_Aim of the exercise_
A copy is needed of each line in the records that has the word "worn".
(Beginning of The data)
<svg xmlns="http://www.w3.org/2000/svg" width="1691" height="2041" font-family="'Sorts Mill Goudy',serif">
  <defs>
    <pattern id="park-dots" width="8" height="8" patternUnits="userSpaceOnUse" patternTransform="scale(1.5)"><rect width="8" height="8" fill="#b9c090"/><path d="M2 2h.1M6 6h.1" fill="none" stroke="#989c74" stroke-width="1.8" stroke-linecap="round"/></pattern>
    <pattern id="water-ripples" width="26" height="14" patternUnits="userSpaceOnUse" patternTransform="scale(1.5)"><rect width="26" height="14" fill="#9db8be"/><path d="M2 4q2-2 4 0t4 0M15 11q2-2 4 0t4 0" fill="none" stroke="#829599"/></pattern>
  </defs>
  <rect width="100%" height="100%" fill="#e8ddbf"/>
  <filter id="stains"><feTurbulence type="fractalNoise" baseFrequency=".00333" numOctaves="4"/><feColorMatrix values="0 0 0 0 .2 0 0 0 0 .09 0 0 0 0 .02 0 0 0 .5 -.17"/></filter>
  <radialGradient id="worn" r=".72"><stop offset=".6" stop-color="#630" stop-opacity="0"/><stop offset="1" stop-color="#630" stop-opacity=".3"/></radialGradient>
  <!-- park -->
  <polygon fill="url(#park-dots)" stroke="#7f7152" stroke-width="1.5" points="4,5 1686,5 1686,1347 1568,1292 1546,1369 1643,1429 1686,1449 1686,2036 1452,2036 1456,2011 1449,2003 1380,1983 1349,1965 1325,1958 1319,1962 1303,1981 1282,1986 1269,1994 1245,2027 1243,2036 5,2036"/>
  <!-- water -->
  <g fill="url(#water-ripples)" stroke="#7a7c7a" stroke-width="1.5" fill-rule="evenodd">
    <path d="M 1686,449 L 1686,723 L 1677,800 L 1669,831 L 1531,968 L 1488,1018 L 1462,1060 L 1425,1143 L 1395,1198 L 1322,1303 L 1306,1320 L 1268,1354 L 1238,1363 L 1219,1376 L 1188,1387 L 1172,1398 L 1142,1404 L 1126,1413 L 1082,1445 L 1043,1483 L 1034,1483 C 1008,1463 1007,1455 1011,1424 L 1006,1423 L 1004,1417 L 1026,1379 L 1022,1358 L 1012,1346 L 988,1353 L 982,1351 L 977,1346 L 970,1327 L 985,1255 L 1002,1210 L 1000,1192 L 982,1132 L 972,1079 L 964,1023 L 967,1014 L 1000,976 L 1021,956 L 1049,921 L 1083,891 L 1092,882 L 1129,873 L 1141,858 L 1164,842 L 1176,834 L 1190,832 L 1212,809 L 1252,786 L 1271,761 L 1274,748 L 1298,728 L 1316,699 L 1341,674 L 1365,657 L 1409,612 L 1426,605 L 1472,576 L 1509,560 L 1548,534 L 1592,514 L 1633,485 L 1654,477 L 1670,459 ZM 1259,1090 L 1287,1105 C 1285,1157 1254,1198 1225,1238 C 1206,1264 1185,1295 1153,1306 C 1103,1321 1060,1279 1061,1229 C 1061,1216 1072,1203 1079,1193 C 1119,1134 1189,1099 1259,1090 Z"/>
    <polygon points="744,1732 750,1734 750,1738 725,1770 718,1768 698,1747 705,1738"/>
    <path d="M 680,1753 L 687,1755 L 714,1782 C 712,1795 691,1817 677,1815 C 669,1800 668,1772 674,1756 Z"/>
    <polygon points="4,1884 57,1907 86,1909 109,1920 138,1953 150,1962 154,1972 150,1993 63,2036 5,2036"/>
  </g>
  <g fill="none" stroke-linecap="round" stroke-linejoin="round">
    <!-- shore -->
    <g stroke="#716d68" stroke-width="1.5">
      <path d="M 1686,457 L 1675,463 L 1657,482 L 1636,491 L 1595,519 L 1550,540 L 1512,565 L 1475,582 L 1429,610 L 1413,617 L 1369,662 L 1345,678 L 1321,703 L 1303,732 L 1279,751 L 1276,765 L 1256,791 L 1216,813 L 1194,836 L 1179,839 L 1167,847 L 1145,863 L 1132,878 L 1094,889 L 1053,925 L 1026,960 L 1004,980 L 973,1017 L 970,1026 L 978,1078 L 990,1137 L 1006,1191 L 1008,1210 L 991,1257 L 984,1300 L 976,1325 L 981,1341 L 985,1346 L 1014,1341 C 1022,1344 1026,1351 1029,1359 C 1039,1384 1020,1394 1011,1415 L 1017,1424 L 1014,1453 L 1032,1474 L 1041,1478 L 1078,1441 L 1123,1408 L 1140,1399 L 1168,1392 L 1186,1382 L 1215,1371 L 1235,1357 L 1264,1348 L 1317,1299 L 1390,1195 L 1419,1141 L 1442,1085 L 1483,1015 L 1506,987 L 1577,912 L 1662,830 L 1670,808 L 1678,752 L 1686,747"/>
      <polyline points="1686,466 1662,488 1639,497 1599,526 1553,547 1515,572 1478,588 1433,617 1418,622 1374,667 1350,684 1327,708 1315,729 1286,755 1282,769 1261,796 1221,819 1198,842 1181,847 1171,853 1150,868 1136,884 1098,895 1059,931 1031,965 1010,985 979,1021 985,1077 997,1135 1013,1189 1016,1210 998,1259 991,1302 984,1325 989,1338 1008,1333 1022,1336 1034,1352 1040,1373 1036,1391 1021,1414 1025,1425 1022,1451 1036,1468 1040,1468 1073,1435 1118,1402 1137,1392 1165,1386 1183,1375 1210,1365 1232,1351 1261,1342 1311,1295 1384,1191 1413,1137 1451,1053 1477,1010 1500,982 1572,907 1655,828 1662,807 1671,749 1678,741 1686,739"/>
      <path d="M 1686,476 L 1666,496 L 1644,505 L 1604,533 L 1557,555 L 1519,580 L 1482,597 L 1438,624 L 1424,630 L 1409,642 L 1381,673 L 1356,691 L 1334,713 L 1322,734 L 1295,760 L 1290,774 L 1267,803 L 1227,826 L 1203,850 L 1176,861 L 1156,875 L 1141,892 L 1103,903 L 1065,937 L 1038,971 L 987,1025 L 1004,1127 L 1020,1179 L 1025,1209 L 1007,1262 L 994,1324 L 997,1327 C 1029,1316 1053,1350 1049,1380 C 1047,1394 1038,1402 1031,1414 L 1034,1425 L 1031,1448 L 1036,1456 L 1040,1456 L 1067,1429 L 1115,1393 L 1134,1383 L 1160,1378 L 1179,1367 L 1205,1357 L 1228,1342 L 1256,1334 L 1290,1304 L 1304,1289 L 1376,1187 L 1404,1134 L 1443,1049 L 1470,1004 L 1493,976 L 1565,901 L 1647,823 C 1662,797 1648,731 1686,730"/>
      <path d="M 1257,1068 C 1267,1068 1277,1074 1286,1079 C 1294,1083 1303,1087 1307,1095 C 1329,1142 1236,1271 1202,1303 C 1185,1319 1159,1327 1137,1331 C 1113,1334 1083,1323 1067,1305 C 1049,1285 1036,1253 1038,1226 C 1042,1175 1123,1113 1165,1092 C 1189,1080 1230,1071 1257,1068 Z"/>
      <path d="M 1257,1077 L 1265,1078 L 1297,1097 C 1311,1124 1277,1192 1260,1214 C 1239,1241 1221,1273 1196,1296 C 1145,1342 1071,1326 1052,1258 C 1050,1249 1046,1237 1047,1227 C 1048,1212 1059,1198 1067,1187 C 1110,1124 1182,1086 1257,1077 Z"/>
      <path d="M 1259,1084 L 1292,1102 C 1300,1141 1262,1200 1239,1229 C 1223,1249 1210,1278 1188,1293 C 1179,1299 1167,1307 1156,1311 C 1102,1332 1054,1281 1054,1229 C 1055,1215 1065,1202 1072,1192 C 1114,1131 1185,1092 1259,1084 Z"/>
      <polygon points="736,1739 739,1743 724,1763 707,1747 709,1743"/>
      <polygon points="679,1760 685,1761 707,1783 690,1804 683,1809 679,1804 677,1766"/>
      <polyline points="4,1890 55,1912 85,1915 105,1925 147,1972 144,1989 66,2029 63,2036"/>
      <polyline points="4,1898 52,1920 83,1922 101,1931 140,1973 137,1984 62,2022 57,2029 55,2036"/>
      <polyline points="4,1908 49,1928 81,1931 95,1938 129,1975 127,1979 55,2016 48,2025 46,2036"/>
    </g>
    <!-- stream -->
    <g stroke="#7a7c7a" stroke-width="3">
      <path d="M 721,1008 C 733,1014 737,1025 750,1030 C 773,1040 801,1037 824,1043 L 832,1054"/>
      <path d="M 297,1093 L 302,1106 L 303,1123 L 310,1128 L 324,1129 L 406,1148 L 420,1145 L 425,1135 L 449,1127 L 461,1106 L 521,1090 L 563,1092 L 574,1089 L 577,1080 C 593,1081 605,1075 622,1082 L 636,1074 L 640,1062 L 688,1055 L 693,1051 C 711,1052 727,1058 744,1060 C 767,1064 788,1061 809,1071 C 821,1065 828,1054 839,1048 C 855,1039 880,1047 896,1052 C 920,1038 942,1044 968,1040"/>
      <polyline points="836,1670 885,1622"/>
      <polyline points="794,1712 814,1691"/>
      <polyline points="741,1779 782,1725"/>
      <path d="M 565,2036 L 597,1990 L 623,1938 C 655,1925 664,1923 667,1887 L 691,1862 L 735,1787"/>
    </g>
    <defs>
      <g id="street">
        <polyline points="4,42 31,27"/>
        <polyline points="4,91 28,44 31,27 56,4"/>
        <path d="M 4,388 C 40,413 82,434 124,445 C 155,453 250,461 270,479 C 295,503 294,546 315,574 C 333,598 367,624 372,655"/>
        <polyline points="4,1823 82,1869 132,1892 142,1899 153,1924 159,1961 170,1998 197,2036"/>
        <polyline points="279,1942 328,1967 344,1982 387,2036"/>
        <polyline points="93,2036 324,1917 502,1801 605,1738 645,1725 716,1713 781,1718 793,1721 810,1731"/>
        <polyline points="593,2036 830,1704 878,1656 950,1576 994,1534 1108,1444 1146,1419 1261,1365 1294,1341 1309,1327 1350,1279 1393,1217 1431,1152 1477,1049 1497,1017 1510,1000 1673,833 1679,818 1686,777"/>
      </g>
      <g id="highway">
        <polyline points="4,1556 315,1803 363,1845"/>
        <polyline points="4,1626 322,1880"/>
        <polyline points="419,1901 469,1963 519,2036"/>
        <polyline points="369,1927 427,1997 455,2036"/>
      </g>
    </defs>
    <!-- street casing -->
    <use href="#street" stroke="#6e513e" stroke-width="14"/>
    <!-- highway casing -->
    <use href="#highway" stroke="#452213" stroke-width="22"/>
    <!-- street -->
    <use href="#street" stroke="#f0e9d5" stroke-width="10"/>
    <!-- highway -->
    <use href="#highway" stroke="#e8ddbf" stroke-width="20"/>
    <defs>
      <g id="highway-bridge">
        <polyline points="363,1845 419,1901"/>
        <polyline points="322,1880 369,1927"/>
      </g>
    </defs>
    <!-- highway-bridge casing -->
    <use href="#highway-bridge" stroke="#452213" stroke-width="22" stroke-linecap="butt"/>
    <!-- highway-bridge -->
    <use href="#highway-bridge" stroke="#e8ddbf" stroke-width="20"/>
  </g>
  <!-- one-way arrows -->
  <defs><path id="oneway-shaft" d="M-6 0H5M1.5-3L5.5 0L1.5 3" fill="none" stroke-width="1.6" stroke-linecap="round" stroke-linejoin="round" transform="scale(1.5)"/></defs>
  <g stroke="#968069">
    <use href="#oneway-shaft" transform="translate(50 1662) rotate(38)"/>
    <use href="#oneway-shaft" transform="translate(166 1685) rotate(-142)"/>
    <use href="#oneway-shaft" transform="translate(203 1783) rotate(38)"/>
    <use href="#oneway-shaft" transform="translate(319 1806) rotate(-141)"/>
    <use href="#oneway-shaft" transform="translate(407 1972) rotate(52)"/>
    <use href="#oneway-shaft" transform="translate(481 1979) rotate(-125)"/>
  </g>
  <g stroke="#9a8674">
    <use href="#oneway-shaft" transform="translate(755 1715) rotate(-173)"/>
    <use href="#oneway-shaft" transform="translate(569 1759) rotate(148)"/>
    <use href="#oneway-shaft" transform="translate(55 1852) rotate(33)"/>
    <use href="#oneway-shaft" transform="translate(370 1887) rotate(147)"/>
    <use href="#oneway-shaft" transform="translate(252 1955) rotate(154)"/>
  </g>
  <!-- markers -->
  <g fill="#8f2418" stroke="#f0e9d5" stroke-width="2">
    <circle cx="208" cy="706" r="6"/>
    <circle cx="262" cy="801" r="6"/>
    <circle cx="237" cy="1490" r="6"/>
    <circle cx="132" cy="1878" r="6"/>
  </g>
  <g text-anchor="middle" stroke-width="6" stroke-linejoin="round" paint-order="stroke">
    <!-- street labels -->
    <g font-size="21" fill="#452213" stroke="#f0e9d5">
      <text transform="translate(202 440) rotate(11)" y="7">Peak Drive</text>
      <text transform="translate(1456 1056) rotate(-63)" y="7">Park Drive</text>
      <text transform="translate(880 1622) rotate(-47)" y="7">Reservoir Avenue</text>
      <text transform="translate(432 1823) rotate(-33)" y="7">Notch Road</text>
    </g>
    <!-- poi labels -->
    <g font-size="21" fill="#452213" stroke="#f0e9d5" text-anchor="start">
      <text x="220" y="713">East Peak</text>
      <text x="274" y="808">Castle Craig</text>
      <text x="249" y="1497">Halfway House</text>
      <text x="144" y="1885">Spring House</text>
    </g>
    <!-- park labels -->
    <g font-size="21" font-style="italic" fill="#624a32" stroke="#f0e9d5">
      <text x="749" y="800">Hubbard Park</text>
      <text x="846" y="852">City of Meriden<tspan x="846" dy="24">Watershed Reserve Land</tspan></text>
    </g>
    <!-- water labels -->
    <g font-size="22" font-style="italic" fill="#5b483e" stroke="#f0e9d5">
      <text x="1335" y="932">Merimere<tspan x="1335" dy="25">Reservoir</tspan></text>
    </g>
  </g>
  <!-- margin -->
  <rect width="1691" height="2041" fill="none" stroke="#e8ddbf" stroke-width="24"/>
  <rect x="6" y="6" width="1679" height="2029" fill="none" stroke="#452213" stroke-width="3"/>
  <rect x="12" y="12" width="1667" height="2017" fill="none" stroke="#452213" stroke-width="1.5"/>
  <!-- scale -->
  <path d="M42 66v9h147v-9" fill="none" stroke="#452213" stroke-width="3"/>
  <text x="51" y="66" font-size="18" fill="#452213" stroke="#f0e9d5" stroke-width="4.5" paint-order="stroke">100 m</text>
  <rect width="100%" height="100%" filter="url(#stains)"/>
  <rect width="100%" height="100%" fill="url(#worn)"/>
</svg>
(End of The data)
_Reply to the task_
  <radialGradient id="worn" r=".72"><stop offset=".6" stop-color="#630" stop-opacity="0"/><stop offset="1" stop-color="#630" stop-opacity=".3"/></radialGradient>
  <rect width="100%" height="100%" fill="url(#worn)"/>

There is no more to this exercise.